[Opening Data to process section]
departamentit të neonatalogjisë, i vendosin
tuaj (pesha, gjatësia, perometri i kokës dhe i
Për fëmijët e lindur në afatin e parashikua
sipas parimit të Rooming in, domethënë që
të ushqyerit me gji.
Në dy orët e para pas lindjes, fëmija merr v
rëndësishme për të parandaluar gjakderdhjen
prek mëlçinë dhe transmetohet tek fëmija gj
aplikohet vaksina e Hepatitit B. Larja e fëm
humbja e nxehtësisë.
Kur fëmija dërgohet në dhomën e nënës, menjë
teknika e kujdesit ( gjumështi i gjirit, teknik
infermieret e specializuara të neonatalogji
[Closing Data to process section]
Job: All entries given above should be transcribed exactly, with none omitted.

Result:
departamentit të neonatalogjisë, i vendosin
tuaj (pesha, gjatësia, perometri i kokës dhe i
Për fëmijët e lindur në afatin e parashikua
sipas parimit të Rooming in, domethënë që
të ushqyerit me gji.
Në dy orët e para pas lindjes, fëmija merr v
rëndësishme për të parandaluar gjakderdhjen
prek mëlçinë dhe transmetohet tek fëmija gj
aplikohet vaksina e Hepatitit B. Larja e fëm
humbja e nxehtësisë.
Kur fëmija dërgohet në dhomën e nënës, menjë
teknika e kujdesit ( gjumështi i gjirit, teknik
infermieret e specializuara të neonatalogji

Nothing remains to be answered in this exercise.